Method: Fifty-five patients who met DSM-IV criteria for major depressive disorder with melancholic features were examined with 3-dimensional magnetic resonance imaging, and CSF volumes were measured for global brain CSF and for lateral ventricles and left and right sylvian fissure regions. Clinical outcome was prospectively assessed during a 6-month standardized antidepressive treatment period (Phase I) and in a 2-year follow-up (Phase II) of recovered patients. The outcome measurements were total days to symptom remission (Phase I) and to eventual symptom relapse or recurrence (Phase II). The study took place from July 1998 to Dec. 2001.

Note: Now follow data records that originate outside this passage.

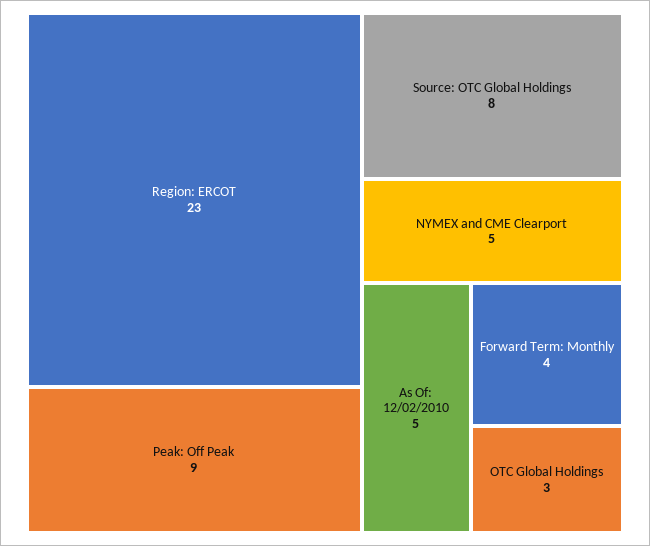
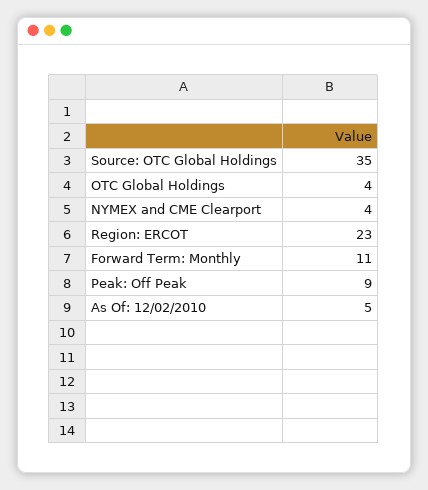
  {
    "Region: ERCOT": 23,
    "Peak: Off Peak": 9,
-   "Source: OTC Global Holdings": 8,
+   "Source: OTC Global Holdings": 35,
-   "NYMEX and CME Clearport": 5,
+   "NYMEX and CME Clearport": 4,
    "As Of: 12/02/2010": 5,
-   "Forward Term: Monthly": 4,
+   "Forward Term: Monthly": 11,
-   "OTC Global Holdings": 3
+   "OTC Global Holdings": 4
  }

Results: Phase I: Enlargement of CSF spaces in the left sylvian fissure region predicted poor treatment response. Volume measurements from this region accounted for 35% of remission time variance. Median time to full clinical remission was 82 days in patients with severe changes, 51 days in the case of mild-to-moderate CSF enlargement, and 35 days in patients with no left sylvian fissure region alterations. Phase II: Severe enlargement of global cortical CSF spaces was associated with increased risk of depression relapse or recurrence. Patients with severe cortical CSF changes showed a 7.8-fold excess risk of depression relapse/recurrence compared with patients with no cortical CSF space alteration.
Conclusion: Our data suggest that MRI-detected CSF space enlargement may be an important neuroimaging marker for poor prognosis in melancholic depression.